SOLUTION TWO (most interesting) Order matters but we are not ridiculous about it. So we want to account for sitting arrangements in the following fashion. We say that we can place two people around one table in only one possible way – the guys are opposite each other. Then if we have 3 persons at a table, the number of sitting arrangements is still only one arrangement (person 1 will be always next to the other two guys). If we have 4 persons, we can squeeze the fourth person in 3 different places, which will make the number of arrangements to be 3. That matters, of course. Some guy may want to sit next to two specific persons – a reasonable thing to account for. (That's not why we account for it; we just want to be algebraically precise here) Now if we squeeze a fifth person among 4 persons, the number of arrangements will be $4\cdot3$. We can continue like that $\;4\cdot3;\quad 5\cdot4\cdot3;\quad 6\cdot5\cdot4\cdot3; \; .....\; (n-1)(n-2)\cdot...\cdot3 = (n-1)!/2$
$(n-1)!/2\;$ is gonna be $\;(p-1)!/2\;$ sitting arrangements for the table with $\;p\;$ chairs ($p ≥ 3$).

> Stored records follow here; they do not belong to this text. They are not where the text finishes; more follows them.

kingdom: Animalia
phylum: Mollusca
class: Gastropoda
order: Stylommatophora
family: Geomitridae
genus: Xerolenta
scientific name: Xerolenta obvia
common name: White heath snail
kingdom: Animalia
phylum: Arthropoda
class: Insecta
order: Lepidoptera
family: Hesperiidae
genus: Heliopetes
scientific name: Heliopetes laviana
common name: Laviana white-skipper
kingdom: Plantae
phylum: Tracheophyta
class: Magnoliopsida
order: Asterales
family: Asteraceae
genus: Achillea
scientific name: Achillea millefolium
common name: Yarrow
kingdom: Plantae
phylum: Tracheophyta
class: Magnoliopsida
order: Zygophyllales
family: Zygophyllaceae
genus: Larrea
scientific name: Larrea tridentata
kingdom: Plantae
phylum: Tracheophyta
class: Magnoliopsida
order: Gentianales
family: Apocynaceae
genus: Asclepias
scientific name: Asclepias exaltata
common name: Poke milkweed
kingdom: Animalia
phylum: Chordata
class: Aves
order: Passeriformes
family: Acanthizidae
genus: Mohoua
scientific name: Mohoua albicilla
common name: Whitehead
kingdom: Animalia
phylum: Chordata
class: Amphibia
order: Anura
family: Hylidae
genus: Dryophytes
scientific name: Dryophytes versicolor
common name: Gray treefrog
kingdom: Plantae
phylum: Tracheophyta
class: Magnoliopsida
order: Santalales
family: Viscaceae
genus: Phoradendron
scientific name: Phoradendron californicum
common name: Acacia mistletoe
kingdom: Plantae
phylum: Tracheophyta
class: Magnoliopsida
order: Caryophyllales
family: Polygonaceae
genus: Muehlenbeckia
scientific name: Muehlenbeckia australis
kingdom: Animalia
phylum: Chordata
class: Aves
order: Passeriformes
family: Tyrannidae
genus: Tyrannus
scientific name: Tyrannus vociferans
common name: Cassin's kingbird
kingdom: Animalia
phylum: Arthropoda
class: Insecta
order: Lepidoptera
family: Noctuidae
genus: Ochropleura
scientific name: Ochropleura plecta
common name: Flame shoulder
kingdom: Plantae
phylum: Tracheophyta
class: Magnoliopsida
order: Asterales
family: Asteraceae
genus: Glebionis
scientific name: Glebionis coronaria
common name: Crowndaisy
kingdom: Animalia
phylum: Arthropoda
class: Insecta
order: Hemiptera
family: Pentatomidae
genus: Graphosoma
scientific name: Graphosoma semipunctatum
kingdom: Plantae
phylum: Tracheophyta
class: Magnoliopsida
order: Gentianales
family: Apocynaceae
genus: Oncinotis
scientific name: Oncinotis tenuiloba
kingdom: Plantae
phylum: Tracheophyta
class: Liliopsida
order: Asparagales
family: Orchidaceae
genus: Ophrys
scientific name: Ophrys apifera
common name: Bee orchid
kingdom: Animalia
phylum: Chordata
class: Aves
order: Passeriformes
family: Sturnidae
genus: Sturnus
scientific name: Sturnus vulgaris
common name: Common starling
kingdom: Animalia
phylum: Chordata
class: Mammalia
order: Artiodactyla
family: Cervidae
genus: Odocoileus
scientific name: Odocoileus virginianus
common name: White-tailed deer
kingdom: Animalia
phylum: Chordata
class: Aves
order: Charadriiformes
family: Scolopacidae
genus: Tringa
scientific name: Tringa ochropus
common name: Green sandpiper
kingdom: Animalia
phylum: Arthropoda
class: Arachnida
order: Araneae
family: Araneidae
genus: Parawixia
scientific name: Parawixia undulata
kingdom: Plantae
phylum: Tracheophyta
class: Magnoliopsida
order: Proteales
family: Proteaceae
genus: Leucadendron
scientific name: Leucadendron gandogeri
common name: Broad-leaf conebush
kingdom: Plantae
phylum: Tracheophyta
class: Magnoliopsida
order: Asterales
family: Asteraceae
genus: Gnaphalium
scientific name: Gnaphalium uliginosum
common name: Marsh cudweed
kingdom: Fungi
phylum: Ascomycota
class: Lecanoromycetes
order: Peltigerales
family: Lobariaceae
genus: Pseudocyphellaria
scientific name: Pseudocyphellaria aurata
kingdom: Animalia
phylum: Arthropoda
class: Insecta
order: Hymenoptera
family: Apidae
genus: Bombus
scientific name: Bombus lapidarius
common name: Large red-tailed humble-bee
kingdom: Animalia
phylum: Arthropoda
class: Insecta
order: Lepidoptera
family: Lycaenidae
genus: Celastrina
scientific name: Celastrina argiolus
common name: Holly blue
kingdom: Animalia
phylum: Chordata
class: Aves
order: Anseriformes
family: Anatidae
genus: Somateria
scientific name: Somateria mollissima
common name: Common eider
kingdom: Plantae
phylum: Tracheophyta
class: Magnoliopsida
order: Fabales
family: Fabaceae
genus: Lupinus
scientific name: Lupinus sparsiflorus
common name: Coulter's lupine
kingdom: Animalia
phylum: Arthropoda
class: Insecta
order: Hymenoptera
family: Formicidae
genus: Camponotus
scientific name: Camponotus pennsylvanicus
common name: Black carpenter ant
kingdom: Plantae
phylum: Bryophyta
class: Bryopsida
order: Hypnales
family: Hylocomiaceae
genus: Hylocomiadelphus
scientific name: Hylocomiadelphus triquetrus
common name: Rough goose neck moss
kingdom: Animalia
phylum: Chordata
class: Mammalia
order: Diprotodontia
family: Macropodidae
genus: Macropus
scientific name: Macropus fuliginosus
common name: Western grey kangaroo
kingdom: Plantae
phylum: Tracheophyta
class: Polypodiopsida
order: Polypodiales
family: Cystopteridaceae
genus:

And it’s gonna be $\;(n-p-1)!/2\;$ sitting arrangements for the table with $\;n-p\;$ chairs ($n-p-1 ≥ 3$).
Now we have to multiply all possible combinations:
$$ {n \choose p}\, \frac{(p-1)!}{2} \,\frac{(n-p-1)!}{2} = \frac {n!}{(n-p)!\,p!} \,\frac{(p-1)!\, (n-p-1)!}{4} = \frac{n!}{4\,np} = \frac{(n-1)!}{4p} $$
where $p ≥ 3$ and $n-p-1 ≥ 3$ (otherwise it is trivial but the whole formula no longer holds)
Hope my reasoning is clear. Nice problem.
So, your third answer is $\boldsymbol{\;(n-1)!/4p}$
and that’s the most reasonable one but I don’t consider your other answers to be incorrect. I hate it when people drag in ambiguity and then it turns out that you are wrong because your answer is supposedly not the best fit.
Choice with $n!$ is the best fit in my opinion. And the people should sit at the tables not on the tables :)
PS: Brrr, my first use of MathJax. Nice implementation.
Assume that different permutations of the same $p$ people at the same table are counted as "different ways" to sit people; assume also that one table has $p$ chairs while the other table has $n-p$ chairs. Then the total number of ways is $$ {n\choose p}\cdot p! \cdot (n-p)! \,=\, n! $$ where the ${n \choose p}$ coefficient gives the number of ways to select $p$ people out of $n$, while $p!$ and $(n-p)!$ account for different permutations of people at their respective table.